**Excerpted records**
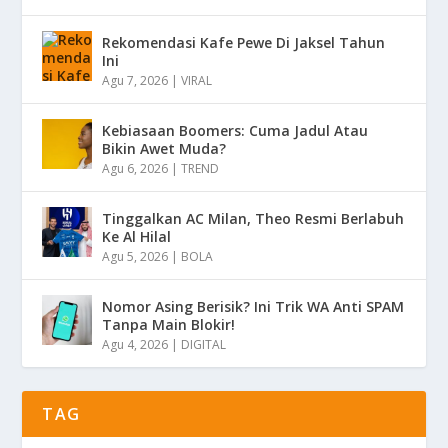
Rekomendasi Kafe Pewe Di Jaksel Tahun
Ini
Agu 7, 2026
|
VIRAL
Kebiasaan Boomers: Cuma Jadul Atau
Bikin Awet Muda?
Agu 6, 2026
|
TREND
Tinggalkan AC Milan, Theo Resmi Berlabuh
Ke Al Hilal
Agu 5, 2026
|
BOLA
Nomor Asing Berisik? Ini Trik WA Anti SPAM
Tanpa Main Blokir!
Agu 4, 2026
|
DIGITAL
TAG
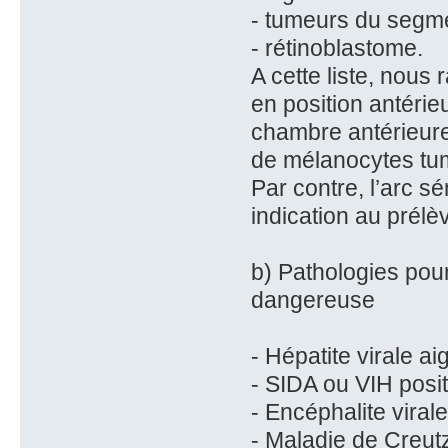
- tumeurs du segme
- rétinoblastome.
A cette liste, nous 
en position antéri
chambre antérieure
de mélanocytes tu
Par contre, l’arc s
indication au prél
b) Pathologies pour
dangereuse
- Hépatite virale ai
- SIDA ou VIH posit
- Encéphalite viral
- Maladie de Creut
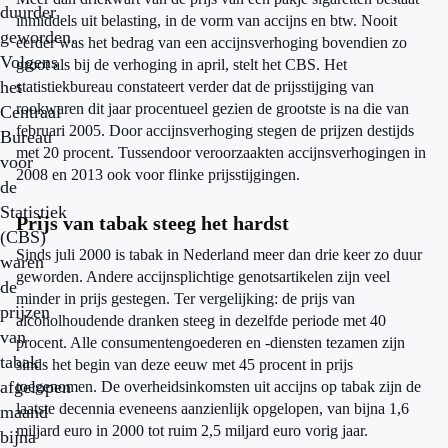
duurder
inmiddels uit belasting, in de vorm van accijns en btw. Nooit
geworden.
eerder was het bedrag van een accijnsverhoging bovendien zo
Volgens
groot als bij de verhoging in april, stelt het CBS. Het
het
statistiekbureau constateert verder dat de prijsstijging van
rookwaren dit jaar procentueel gezien de grootste is na die van
Centraal
februari 2005. Door accijnsverhoging stegen de prijzen destijds
Bureau
met 20 procent. Tussendoor veroorzaakten accijnsverhogingen in
voor
2008 en 2013 ook voor flinke prijsstijgingen.
de
Statistiek
Prijs van tabak steeg het hardst
(CBS)
Sinds juli 2000 is tabak in Nederland meer dan drie keer zo duur
waren
geworden. Andere accijnsplichtige genotsartikelen zijn veel
de
minder in prijs gestegen. Ter vergelijking: de prijs van
prijzen
alcoholhoudende dranken steeg in dezelfde periode met 40
van
procent. Alle consumentengoederen en -diensten tezamen zijn
tabak
sinds het begin van deze eeuw met 45 procent in prijs
afgelopen
toegenomen. De overheidsinkomsten uit accijns op tabak zijn de
laatste decennia eveneens aanzienlijk opgelopen, van bijna 1,6
maand
miljard euro in 2000 tot ruim 2,5 miljard euro vorig jaar.
bijna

**Your goal**
Give the entries above again in full and exactly, but not the pictures.

**Final answer**
Rekomendasi Kafe Pewe Di Jaksel Tahun
Ini
Agu 7, 2026
|
VIRAL
Kebiasaan Boomers: Cuma Jadul Atau
Bikin Awet Muda?
Agu 6, 2026
|
TREND
Tinggalkan AC Milan, Theo Resmi Berlabuh
Ke Al Hilal
Agu 5, 2026
|
BOLA
Nomor Asing Berisik? Ini Trik WA Anti SPAM
Tanpa Main Blokir!
Agu 4, 2026
|
DIGITAL
TAG
- tumeurs du segme
- rétinoblastome.
A cette liste, nous 
en position antéri
chambre antérieure
de mélanocytes tu
Par contre, l’arc s
indication au prél
b) Pathologies pour
dangereuse
- Hépatite virale ai
- SIDA ou VIH posit
- Encéphalite viral
- Maladie de Creut
duurder
inmiddels uit belasting, in de vorm van accijns en btw. Nooit
geworden.
eerder was het bedrag van een accijnsverhoging bovendien zo
Volgens
groot als bij de verhoging in april, stelt het CBS. Het
het
statistiekbureau constateert verder dat de prijsstijging van
rookwaren dit jaar procentueel gezien de grootste is na die van
Centraal
februari 2005. Door accijnsverhoging stegen de prijzen destijds
Bureau
met 20 procent. Tussendoor veroorzaakten accijnsverhogingen in
voor
2008 en 2013 ook voor flinke prijsstijgingen.
de
Statistiek
Prijs van tabak steeg het hardst
(CBS)
Sinds juli 2000 is tabak in Nederland meer dan drie keer zo duur
waren
geworden. Andere accijnsplichtige genotsartikelen zijn veel
de
minder in prijs gestegen. Ter vergelijking: de prijs van
prijzen
alcoholhoudende dranken steeg in dezelfde periode met 40
van
procent. Alle consumentengoederen en -diensten tezamen zijn
tabak
sinds het begin van deze eeuw met 45 procent in prijs
afgelopen
toegenomen. De overheidsinkomsten uit accijns op tabak zijn de
laatste decennia eveneens aanzienlijk opgelopen, van bijna 1,6
maand
miljard euro in 2000 tot ruim 2,5 miljard euro vorig jaar.
bijna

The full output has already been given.